Problem requirements:
Format the lines below, from the line containing "pose: elev=288.0 azim=137.4" through the line containing "Dot at: (245, 337)" inclusive, as a Markdown table with the columns Row and Line, omitting any blank lines.

(Collection entries)
★ ★ ★ ★ ★

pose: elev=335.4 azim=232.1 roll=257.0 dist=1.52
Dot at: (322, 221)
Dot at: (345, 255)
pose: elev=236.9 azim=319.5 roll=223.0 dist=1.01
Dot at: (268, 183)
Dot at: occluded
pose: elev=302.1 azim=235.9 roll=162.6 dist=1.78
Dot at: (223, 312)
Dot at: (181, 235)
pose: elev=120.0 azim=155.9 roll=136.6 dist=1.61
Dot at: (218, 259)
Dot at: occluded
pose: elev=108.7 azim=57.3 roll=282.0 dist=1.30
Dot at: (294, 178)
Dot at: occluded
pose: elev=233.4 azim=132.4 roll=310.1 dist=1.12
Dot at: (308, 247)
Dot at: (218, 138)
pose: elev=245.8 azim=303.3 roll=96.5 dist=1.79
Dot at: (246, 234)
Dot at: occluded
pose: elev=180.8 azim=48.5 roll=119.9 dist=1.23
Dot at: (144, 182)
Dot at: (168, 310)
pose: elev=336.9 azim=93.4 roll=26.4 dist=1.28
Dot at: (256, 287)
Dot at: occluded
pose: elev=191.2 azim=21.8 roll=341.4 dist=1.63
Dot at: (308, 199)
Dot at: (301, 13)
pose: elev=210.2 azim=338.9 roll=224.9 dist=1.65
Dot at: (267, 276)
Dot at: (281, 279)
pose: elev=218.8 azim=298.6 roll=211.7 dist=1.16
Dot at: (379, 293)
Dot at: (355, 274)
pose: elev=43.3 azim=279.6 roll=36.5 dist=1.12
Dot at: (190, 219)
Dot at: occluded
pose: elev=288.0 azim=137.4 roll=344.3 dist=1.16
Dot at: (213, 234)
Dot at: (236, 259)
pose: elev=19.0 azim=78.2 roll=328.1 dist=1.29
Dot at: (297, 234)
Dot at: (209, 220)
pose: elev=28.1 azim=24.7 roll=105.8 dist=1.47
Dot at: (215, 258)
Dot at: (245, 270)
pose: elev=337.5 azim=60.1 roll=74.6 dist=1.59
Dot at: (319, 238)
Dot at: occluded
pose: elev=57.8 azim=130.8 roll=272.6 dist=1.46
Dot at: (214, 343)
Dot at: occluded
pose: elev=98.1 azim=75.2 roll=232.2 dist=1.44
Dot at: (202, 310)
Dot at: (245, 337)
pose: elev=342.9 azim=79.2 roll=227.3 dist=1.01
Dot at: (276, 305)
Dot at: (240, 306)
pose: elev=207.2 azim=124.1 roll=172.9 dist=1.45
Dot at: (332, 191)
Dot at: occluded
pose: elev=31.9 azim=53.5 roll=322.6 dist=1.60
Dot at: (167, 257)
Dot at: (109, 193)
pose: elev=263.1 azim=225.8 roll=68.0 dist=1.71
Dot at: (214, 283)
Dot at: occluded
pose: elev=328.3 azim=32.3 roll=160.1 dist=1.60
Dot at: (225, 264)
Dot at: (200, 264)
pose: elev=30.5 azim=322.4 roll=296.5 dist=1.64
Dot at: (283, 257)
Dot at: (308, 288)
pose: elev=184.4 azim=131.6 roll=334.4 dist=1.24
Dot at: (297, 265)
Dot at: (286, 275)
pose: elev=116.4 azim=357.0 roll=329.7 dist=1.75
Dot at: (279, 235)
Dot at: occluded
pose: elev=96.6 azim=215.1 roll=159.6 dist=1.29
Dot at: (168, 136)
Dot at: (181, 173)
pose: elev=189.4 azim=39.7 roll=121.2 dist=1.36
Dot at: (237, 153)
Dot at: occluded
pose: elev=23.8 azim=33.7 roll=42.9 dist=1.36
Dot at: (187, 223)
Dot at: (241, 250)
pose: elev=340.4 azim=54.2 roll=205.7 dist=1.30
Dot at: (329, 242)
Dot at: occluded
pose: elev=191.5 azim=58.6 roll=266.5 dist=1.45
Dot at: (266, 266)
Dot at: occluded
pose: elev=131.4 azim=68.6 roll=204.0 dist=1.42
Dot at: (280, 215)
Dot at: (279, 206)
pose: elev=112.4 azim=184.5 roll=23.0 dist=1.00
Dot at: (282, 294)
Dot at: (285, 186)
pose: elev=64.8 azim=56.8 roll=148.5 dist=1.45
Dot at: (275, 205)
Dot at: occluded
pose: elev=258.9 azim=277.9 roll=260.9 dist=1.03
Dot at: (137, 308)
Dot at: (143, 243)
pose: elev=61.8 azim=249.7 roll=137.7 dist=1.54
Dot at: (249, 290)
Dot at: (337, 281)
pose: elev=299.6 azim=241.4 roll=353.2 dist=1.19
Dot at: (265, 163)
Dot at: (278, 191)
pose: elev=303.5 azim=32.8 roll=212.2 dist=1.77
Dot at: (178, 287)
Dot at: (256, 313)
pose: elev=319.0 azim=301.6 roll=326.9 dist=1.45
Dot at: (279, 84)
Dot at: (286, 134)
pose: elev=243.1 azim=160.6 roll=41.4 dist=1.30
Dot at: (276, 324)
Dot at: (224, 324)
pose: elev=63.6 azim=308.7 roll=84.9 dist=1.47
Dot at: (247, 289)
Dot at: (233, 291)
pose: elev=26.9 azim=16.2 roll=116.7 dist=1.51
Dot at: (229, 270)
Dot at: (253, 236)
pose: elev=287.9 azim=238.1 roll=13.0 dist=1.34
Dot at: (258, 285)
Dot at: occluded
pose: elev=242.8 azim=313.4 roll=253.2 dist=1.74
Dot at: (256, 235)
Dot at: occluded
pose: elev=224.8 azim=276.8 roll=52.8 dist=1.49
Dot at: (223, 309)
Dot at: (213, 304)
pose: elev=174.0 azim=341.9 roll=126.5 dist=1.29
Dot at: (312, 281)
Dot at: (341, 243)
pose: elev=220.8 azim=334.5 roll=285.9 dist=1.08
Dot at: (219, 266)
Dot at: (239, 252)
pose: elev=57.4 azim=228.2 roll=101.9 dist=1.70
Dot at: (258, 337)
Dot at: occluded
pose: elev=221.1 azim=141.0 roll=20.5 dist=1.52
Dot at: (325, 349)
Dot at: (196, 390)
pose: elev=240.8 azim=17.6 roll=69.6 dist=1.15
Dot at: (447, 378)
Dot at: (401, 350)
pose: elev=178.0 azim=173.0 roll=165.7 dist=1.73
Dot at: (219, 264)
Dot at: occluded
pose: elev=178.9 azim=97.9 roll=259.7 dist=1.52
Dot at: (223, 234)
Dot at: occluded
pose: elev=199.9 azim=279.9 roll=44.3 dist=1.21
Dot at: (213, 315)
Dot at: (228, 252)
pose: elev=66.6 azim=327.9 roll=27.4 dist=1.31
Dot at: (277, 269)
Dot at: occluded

★ ★ ★ ★ ★

Answer in full:
| Row | Line |
|---|---|
| 1 | pose: elev=288.0 azim=137.4 roll=344.3 dist=1.16 |
| 2 | Dot at: (213, 234) |
| 3 | Dot at: (236, 259) |
| 4 | pose: elev=19.0 azim=78.2 roll=328.1 dist=1.29 |
| 5 | Dot at: (297, 234) |
| 6 | Dot at: (209, 220) |
| 7 | pose: elev=28.1 azim=24.7 roll=105.8 dist=1.47 |
| 8 | Dot at: (215, 258) |
| 9 | Dot at: (245, 270) |
| 10 | pose: elev=337.5 azim=60.1 roll=74.6 dist=1.59 |
| 11 | Dot at: (319, 238) |
| 12 | Dot at: occluded |
| 13 | pose: elev=57.8 azim=130.8 roll=272.6 dist=1.46 |
| 14 | Dot at: (214, 343) |
| 15 | Dot at: occluded |
| 16 | pose: elev=98.1 azim=75.2 roll=232.2 dist=1.44 |
| 17 | Dot at: (202, 310) |
| 18 | Dot at: (245, 337) |